Throughout the listing below, show every line in which "specified" occurs.

[PROVIDED ENTRIES]
/---

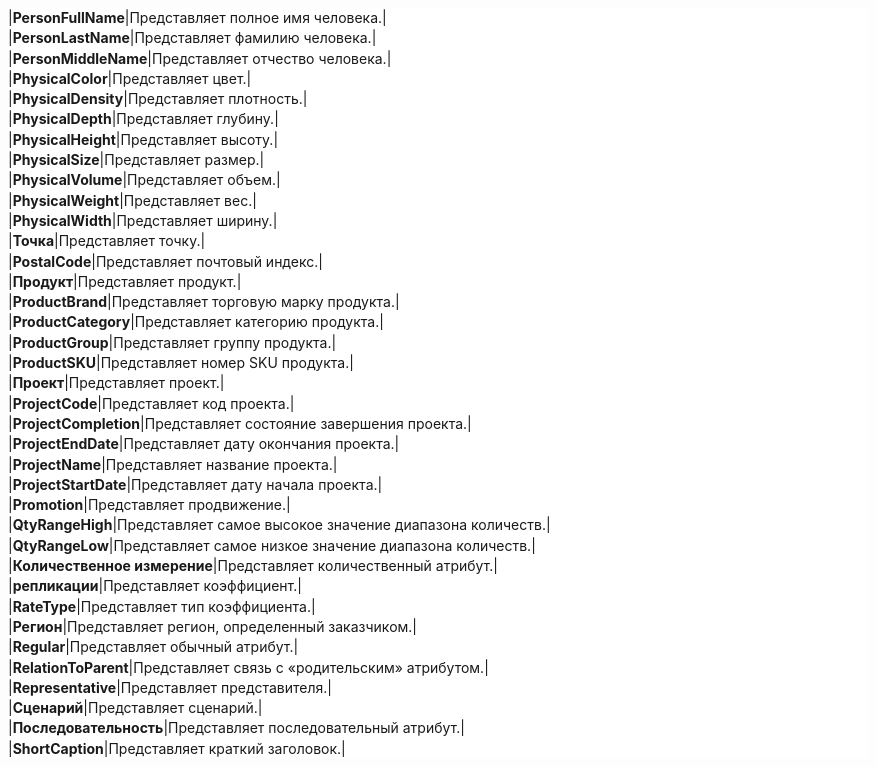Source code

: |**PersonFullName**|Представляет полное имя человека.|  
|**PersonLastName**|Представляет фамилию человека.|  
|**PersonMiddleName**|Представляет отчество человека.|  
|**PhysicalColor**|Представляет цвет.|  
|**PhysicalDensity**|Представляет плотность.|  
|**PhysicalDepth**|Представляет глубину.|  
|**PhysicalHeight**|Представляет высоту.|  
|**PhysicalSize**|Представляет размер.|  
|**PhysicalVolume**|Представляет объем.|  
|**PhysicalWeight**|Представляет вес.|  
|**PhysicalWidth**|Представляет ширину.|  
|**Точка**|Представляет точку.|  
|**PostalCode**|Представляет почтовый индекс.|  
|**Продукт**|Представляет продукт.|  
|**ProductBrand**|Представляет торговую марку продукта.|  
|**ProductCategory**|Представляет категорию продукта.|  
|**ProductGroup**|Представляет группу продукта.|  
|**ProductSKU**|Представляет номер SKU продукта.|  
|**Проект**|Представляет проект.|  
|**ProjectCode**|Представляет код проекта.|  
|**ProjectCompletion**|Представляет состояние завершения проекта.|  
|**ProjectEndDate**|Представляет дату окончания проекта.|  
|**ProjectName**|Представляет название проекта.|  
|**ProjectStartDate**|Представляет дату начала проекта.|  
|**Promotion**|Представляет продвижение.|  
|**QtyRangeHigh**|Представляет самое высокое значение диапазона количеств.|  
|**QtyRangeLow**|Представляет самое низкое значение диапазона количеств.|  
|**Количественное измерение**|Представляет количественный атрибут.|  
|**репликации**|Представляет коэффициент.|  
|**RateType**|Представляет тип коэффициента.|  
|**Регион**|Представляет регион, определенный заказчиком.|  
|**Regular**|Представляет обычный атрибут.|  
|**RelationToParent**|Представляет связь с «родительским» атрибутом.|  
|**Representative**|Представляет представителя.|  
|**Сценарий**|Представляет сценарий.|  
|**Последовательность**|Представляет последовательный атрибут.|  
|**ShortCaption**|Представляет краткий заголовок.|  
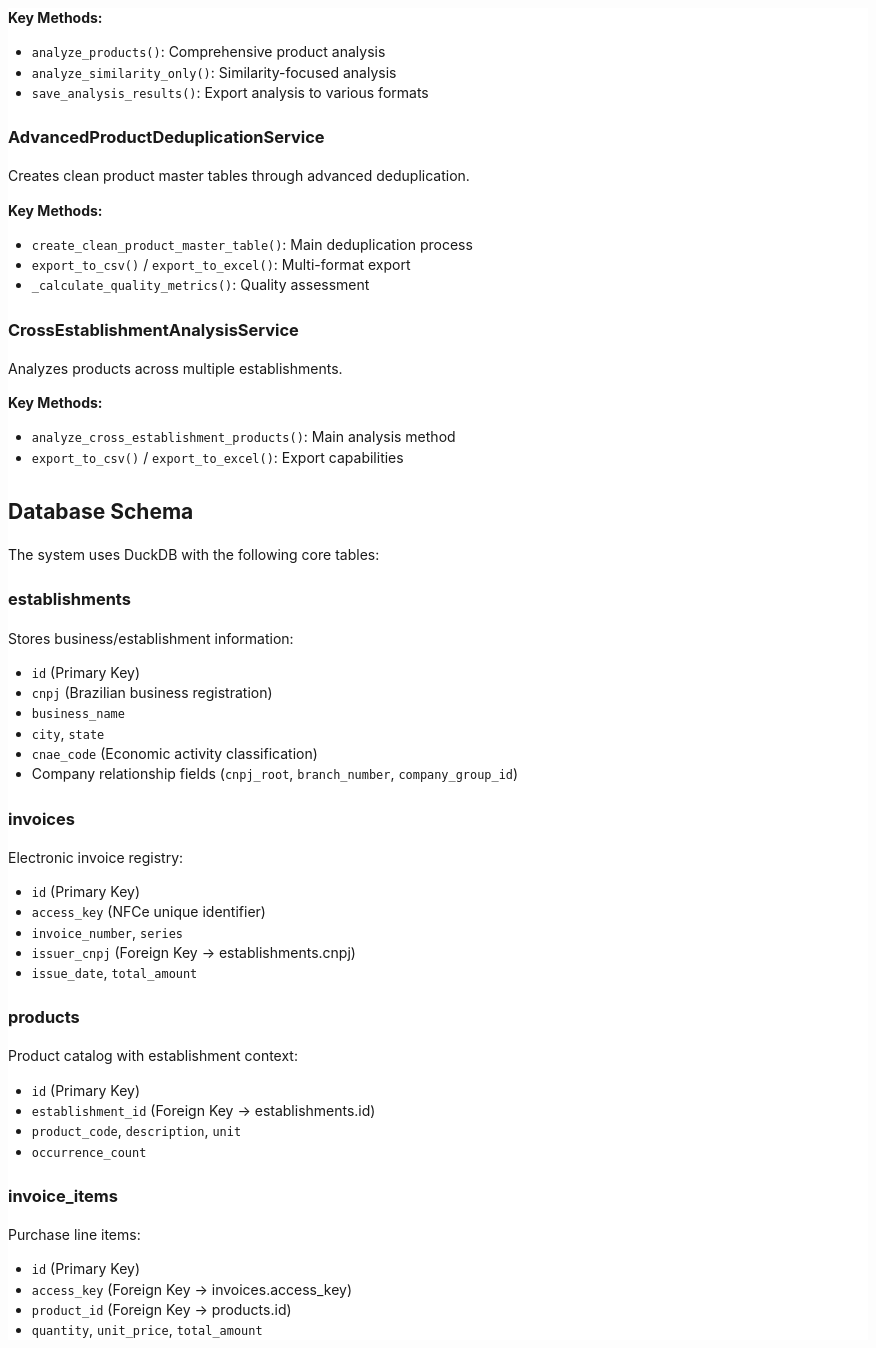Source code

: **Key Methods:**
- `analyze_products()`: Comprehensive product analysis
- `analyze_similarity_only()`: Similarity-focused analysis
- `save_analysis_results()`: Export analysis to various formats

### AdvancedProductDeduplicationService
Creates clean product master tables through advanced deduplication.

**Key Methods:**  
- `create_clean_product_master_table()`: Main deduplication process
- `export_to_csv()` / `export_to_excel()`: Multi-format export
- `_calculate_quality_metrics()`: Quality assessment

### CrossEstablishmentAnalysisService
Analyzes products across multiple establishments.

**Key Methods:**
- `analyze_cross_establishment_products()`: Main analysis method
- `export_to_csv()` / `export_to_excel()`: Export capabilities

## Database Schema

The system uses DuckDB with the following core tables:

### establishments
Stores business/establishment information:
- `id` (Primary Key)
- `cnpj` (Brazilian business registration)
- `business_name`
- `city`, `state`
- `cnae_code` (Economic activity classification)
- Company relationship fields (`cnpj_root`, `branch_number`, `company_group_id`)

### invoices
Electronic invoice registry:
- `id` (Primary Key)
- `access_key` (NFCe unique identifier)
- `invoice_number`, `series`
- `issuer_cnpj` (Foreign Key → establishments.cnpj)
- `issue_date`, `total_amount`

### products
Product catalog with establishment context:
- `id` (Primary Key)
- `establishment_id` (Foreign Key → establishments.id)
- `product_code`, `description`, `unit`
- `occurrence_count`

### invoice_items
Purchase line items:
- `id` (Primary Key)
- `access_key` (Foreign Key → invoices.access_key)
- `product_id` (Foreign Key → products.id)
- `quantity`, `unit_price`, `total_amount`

\---
/---

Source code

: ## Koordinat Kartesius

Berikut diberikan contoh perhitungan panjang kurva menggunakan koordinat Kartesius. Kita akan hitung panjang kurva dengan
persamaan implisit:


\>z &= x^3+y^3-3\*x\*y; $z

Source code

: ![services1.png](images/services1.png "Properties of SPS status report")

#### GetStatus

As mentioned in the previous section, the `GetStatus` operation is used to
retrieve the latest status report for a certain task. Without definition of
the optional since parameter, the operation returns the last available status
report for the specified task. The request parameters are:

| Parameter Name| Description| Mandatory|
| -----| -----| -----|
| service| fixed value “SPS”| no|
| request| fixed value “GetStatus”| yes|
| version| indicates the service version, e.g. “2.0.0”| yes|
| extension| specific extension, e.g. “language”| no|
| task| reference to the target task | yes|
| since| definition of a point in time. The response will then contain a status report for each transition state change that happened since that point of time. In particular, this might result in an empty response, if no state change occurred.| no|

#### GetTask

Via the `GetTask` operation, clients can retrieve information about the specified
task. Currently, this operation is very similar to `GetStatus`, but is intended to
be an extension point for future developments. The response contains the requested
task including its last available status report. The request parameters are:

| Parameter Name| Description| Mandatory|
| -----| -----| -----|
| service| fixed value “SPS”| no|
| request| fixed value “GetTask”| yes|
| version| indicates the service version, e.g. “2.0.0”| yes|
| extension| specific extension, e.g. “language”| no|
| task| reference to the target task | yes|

\---
/---

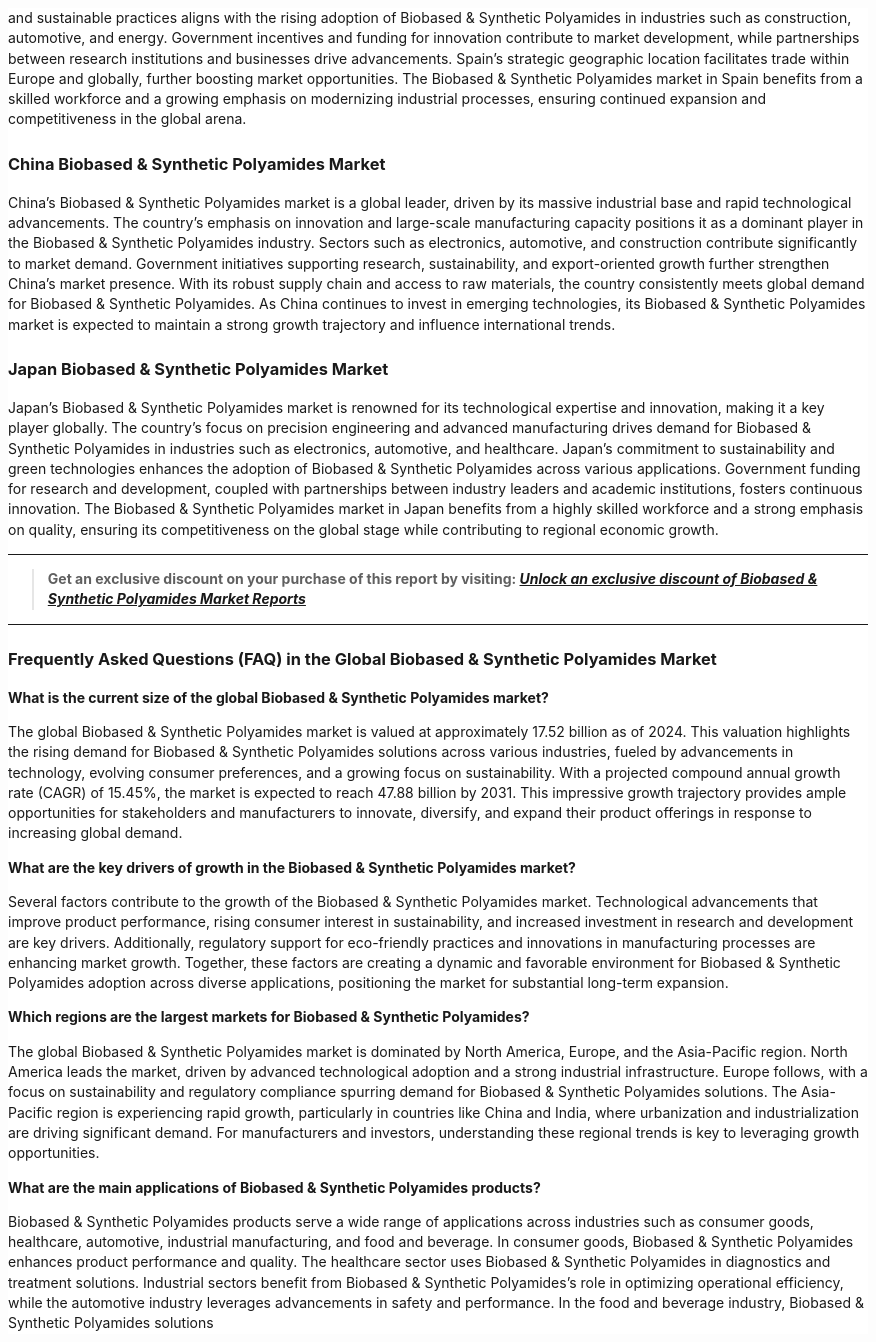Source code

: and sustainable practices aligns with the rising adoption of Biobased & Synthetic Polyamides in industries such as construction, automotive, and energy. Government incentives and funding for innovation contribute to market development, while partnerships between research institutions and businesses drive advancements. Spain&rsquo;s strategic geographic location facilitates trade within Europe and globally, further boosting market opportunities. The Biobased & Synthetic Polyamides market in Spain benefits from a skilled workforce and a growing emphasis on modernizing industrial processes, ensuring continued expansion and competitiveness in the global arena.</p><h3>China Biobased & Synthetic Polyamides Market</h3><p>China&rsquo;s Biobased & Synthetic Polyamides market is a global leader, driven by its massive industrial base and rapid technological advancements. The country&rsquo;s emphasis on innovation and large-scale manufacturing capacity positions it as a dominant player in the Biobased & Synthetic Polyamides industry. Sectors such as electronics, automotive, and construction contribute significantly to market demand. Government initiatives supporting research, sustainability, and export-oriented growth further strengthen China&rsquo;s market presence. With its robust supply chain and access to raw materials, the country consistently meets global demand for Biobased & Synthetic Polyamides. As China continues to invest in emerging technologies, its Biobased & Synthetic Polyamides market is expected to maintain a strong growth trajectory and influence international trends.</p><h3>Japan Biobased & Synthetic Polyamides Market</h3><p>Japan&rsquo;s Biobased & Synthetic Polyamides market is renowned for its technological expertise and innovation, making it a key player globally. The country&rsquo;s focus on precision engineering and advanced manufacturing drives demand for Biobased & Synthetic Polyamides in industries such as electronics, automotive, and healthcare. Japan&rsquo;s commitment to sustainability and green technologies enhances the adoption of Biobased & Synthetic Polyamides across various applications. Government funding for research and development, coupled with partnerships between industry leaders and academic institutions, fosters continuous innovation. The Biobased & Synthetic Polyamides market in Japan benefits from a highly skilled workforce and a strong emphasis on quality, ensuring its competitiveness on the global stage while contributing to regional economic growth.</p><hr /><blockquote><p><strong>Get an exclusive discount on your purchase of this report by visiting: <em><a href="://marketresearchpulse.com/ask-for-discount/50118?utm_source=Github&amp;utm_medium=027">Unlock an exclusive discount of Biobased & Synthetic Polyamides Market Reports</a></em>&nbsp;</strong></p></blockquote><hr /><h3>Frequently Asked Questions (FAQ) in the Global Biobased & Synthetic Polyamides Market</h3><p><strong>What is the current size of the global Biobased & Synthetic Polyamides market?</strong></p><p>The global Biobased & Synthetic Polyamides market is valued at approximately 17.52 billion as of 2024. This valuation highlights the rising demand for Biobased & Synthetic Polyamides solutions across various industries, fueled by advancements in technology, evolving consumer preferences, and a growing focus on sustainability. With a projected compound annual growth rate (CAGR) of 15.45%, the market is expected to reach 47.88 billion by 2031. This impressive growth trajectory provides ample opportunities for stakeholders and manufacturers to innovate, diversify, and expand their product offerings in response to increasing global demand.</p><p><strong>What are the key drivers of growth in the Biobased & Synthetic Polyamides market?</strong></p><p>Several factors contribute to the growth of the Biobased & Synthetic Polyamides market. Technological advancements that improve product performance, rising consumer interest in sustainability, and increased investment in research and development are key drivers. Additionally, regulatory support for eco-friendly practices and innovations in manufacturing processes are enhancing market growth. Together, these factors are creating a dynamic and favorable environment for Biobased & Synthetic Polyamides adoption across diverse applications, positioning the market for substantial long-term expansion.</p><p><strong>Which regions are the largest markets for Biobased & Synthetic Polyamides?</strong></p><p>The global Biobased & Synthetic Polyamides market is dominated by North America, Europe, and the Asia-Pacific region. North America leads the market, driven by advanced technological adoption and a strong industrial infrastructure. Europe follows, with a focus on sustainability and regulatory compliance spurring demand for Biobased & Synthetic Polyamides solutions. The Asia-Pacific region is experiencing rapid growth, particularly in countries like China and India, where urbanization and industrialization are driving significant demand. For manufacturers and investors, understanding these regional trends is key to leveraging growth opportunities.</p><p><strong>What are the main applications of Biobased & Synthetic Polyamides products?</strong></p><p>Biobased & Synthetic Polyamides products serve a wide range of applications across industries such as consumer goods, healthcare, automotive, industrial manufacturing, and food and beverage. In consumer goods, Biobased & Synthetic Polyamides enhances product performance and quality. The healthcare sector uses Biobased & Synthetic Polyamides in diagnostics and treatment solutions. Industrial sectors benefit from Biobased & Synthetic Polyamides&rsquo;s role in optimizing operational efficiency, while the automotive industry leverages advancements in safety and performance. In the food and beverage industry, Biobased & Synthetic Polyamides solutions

\---

[EXERCISE SOLUTION]
report for the specified task. The request parameters are:
Via the `GetTask` operation, clients can retrieve information about the specified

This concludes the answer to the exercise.